■ **Exercise input**

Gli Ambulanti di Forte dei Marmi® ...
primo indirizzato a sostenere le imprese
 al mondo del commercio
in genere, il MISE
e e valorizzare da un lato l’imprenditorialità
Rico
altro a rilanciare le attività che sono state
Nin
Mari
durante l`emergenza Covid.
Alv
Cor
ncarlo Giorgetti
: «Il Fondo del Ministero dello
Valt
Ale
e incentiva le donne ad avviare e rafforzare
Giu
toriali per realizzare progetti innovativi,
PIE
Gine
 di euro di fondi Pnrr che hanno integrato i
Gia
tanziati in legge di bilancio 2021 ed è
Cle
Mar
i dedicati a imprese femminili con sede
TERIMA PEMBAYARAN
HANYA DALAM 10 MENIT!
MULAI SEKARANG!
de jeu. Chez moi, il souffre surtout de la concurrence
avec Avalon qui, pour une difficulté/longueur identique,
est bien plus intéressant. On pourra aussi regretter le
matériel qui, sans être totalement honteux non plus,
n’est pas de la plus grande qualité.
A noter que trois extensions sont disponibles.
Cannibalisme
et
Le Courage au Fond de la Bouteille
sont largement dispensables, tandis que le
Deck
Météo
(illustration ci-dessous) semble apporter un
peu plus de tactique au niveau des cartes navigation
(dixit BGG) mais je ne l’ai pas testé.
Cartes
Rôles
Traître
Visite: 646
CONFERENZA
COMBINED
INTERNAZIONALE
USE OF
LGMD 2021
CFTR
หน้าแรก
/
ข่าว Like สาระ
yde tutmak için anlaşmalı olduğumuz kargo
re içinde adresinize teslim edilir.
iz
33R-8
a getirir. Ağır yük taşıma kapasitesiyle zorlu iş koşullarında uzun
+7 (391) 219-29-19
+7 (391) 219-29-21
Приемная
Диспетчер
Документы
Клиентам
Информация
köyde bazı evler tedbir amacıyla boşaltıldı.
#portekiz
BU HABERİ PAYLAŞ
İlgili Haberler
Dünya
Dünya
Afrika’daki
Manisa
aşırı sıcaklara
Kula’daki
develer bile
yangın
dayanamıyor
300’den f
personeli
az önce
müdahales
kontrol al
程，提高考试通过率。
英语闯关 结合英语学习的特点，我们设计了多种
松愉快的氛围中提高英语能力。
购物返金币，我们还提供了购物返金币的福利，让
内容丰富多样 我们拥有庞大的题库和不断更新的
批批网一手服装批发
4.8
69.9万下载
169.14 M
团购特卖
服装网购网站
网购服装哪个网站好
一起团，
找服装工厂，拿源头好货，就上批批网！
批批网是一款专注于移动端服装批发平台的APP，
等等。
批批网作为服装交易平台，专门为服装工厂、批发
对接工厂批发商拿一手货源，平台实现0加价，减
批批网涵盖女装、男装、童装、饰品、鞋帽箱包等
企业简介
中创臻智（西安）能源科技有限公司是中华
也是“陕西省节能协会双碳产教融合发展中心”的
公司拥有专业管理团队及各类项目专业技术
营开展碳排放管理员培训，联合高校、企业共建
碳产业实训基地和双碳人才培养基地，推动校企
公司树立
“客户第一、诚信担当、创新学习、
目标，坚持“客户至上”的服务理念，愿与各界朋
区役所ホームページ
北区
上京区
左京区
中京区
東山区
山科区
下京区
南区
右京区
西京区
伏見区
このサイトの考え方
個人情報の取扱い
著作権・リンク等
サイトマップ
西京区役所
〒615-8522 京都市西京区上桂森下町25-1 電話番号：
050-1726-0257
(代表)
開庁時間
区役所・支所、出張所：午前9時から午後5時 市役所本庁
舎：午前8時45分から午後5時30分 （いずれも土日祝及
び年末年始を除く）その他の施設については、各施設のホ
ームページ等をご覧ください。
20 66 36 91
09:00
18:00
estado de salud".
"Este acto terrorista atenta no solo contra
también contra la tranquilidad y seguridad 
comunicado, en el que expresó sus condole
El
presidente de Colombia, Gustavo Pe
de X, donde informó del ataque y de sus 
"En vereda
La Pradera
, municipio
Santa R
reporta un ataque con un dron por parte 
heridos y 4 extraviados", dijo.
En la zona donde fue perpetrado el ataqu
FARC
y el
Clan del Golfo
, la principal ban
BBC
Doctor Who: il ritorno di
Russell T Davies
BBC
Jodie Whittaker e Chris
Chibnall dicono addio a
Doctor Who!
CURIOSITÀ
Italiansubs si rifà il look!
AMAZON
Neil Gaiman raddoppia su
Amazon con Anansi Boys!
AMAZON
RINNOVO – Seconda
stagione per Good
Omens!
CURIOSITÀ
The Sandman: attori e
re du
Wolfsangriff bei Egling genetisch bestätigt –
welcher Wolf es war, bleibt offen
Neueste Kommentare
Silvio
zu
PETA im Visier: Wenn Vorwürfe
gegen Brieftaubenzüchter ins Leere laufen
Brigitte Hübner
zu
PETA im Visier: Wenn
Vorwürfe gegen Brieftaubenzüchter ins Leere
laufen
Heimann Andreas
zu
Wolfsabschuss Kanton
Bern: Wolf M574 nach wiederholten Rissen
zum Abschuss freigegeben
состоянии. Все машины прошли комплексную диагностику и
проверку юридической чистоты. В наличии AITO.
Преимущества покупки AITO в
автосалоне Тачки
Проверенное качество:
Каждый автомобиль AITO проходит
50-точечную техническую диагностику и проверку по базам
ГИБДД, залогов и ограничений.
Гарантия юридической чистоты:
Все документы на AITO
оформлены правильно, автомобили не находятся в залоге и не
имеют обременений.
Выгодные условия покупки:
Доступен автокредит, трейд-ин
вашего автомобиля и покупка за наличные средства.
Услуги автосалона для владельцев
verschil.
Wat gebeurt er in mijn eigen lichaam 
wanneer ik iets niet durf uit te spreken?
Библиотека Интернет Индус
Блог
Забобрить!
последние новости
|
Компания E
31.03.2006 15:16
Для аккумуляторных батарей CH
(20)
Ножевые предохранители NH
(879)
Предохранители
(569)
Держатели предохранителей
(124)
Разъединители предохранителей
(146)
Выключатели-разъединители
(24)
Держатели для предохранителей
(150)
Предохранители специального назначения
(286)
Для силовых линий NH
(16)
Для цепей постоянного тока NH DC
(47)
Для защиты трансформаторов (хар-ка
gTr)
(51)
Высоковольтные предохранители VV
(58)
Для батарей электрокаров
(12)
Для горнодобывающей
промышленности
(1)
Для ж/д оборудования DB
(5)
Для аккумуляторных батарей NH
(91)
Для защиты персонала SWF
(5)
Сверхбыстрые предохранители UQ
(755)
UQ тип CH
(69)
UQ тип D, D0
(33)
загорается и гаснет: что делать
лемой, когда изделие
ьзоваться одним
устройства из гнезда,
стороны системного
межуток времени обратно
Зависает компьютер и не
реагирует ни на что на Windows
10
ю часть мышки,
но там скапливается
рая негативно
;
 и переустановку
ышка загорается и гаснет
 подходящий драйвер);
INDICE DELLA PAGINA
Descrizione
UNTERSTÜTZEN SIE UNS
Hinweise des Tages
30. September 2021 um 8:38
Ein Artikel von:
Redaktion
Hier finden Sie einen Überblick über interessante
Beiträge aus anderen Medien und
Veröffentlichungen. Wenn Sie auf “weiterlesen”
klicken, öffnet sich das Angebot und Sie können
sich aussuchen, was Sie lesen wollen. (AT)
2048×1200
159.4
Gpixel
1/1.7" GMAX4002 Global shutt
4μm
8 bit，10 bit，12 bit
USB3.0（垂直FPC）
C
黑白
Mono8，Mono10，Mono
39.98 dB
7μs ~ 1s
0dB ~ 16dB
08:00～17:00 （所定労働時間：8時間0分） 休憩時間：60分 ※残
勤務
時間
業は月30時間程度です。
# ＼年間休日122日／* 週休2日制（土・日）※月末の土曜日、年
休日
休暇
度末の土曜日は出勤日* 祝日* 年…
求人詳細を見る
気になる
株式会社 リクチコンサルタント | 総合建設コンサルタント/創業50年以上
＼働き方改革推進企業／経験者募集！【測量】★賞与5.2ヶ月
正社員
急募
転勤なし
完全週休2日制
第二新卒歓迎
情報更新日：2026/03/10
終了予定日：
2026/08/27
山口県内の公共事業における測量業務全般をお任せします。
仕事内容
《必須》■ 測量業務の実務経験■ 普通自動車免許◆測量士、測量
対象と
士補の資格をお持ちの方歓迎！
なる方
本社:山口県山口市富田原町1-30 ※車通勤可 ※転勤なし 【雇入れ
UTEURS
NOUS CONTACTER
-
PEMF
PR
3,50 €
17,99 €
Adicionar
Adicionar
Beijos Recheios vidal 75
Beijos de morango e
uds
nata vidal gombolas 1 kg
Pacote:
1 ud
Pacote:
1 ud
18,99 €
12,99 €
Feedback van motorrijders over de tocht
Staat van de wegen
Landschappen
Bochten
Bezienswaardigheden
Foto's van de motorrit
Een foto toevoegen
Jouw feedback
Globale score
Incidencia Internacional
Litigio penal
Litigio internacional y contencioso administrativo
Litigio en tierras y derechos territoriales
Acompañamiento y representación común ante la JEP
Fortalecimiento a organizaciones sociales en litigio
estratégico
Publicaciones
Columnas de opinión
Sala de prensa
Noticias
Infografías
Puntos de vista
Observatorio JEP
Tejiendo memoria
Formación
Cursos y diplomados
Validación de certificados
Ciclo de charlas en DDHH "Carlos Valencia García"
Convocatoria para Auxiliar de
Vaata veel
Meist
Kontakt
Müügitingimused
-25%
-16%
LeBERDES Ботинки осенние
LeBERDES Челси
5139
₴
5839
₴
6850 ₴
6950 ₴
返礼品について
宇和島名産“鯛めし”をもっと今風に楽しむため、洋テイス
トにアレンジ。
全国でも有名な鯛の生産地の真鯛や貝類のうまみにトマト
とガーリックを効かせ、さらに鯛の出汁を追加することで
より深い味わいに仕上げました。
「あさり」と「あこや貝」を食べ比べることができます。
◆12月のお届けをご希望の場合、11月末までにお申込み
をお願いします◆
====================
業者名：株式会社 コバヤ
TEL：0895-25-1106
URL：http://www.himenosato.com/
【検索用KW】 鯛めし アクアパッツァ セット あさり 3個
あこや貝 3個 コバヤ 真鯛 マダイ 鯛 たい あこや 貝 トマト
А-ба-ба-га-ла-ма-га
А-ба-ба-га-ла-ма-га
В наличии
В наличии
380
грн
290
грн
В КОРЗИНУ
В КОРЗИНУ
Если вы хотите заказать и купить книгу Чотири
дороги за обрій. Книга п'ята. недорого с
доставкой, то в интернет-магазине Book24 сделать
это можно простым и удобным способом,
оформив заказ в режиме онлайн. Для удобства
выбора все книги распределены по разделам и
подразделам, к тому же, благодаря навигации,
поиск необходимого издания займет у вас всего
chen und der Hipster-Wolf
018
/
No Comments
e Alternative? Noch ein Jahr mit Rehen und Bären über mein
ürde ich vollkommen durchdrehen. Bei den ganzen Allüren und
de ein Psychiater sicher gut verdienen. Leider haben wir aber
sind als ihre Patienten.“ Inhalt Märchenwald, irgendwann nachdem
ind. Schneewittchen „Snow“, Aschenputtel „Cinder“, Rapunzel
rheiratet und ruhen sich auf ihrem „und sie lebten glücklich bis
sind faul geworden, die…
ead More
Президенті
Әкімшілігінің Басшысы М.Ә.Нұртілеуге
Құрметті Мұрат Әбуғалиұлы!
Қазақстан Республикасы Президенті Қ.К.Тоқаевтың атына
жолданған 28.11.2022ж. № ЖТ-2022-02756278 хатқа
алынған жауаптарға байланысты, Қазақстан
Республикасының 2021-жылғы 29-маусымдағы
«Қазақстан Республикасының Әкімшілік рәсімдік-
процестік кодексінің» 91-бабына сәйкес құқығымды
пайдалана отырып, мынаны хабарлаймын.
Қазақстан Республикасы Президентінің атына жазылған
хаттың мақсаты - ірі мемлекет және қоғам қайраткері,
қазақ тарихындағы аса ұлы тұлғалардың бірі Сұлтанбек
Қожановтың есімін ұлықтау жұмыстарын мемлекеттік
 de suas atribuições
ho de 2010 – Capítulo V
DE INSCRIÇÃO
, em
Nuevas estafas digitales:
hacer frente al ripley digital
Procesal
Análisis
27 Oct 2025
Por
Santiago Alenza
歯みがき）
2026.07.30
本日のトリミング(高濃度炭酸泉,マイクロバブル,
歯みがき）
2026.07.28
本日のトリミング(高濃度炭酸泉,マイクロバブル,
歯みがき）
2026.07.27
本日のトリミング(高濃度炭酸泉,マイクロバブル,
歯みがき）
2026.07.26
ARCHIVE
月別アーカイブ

■ **Activity**
Would you copy, unchanged, the stretch of the records above that begins at the line containing "алынған жауаптарға байланысты, Қазақстан" and ends at the line containing "ho de 2010 – Capítulo V", and only that?

■ **Written response**
алынған жауаптарға байланысты, Қазақстан
Республикасының 2021-жылғы 29-маусымдағы
«Қазақстан Республикасының Әкімшілік рәсімдік-
процестік кодексінің» 91-бабына сәйкес құқығымды
пайдалана отырып, мынаны хабарлаймын.
Қазақстан Республикасы Президентінің атына жазылған
хаттың мақсаты - ірі мемлекет және қоғам қайраткері,
қазақ тарихындағы аса ұлы тұлғалардың бірі Сұлтанбек
Қожановтың есімін ұлықтау жұмыстарын мемлекеттік
 de suas atribuições
ho de 2010 – Capítulo V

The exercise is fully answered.